According to the developing device of the present invention configured as described above, it is possible to perform toner density control using a fluidity detection method with high precision, and to maintain stable image density.

[Brief explanation of drawings]

FIG. 1 is a sectional view of a developing section of an electrophotographic copying machine equipped with a developing device according to the present invention. FIG. 2 shows an electrophotographic copying machine equipped with a conventional developing device. FIG. 3 is a diagram showing the relationship between the number of copies and toner density when the developing device of the present invention is used. FIG. 4 is a block diagram of an apparatus for determining a fluidity index. FIG. 5 is a diagram showing the relationship between the number of copies and toner density when a conventional developing device is used. 1... Photosensitive drum. 1a...Photosensitive layer. lb...Support drum. 2...Developing device. 3...Developing sleeve. 4... Magnet roll. 5...Developer. 6... Stirring roll. 7...Regulating member. 8...Developing hopper. 9... Toner supply roll. 10...Detection sensor. 11 ・ ・ ・ Toner. 12... Toner hopper. 13...Metal roll. 14...Gap. 15 ・ ・ ・ Toner. 16...Saucer patent Applicant: Casio Computer Co., Ltd.

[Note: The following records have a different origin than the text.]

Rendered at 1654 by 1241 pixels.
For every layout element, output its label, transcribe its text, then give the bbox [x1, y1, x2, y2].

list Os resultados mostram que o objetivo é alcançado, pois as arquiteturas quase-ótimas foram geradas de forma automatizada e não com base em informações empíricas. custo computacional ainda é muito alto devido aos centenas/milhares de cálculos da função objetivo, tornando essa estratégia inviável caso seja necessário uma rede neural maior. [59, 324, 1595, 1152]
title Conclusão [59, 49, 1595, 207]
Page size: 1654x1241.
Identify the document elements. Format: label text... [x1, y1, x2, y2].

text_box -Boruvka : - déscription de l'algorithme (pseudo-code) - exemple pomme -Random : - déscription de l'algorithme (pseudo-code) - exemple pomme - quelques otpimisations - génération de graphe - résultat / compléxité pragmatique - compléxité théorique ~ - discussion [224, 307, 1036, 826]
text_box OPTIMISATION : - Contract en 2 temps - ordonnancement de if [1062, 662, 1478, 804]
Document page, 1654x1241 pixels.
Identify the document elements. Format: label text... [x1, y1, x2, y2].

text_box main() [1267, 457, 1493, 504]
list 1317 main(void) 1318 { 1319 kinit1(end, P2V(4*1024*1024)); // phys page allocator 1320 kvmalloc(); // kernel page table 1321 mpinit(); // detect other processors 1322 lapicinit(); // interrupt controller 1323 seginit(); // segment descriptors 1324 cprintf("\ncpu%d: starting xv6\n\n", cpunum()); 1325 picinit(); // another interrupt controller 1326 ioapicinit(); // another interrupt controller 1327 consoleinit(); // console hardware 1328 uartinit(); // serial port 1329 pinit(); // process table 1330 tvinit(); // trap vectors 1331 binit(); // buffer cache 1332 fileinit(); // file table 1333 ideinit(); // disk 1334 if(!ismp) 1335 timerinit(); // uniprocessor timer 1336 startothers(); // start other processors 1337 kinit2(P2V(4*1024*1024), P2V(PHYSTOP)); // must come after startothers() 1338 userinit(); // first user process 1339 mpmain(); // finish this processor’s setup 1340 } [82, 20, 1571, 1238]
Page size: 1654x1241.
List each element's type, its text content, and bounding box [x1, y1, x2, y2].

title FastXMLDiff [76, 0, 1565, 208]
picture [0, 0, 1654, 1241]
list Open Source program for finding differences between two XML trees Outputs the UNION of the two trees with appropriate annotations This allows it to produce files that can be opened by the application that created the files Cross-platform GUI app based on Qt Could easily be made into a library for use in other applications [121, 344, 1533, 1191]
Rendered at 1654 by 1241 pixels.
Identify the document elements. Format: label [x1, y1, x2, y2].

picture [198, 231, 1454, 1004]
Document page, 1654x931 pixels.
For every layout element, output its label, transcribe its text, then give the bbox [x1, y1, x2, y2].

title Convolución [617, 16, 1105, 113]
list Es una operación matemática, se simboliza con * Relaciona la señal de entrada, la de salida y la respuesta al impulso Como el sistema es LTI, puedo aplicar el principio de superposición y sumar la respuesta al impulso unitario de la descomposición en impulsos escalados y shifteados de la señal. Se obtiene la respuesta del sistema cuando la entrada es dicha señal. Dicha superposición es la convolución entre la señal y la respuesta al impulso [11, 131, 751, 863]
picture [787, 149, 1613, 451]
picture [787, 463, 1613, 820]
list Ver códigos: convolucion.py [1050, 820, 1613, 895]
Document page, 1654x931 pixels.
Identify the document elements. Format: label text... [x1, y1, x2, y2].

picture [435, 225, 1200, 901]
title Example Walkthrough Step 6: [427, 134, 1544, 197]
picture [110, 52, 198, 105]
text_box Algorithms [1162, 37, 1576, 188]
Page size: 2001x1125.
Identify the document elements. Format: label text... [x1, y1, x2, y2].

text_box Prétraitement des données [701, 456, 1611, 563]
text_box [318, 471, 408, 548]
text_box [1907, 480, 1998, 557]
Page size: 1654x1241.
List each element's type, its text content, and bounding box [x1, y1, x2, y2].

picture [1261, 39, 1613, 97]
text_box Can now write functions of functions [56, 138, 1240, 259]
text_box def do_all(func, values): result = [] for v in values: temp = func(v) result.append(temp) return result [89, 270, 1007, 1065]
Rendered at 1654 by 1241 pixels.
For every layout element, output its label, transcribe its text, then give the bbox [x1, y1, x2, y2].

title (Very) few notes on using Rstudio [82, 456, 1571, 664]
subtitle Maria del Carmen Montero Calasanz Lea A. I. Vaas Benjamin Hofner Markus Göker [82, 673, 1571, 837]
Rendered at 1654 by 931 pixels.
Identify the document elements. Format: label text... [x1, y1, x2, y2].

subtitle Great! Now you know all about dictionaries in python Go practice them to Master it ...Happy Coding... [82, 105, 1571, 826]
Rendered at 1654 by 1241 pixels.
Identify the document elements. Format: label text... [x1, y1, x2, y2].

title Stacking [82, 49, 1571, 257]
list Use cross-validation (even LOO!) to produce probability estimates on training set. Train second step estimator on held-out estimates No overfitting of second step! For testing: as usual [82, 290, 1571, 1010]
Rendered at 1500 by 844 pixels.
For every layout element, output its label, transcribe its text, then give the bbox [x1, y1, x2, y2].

Same as above
Casio Electronic Industries Co., Ltd. Patent Attorney Dai
Yoshi Suga 2 Figure 1 Figure 2 Figure 3 Goby cane tξ (XIOI clothes) Figure 4

Claims (2)

[Claims] (1) A developing device characterized in that the fluidity of the toner used at the start of development is different from the fluidity of the toner. (2) The developing device according to claim 1, wherein the fluidity of the replenishment toner is higher than the fluidity of the toner used at the start of development.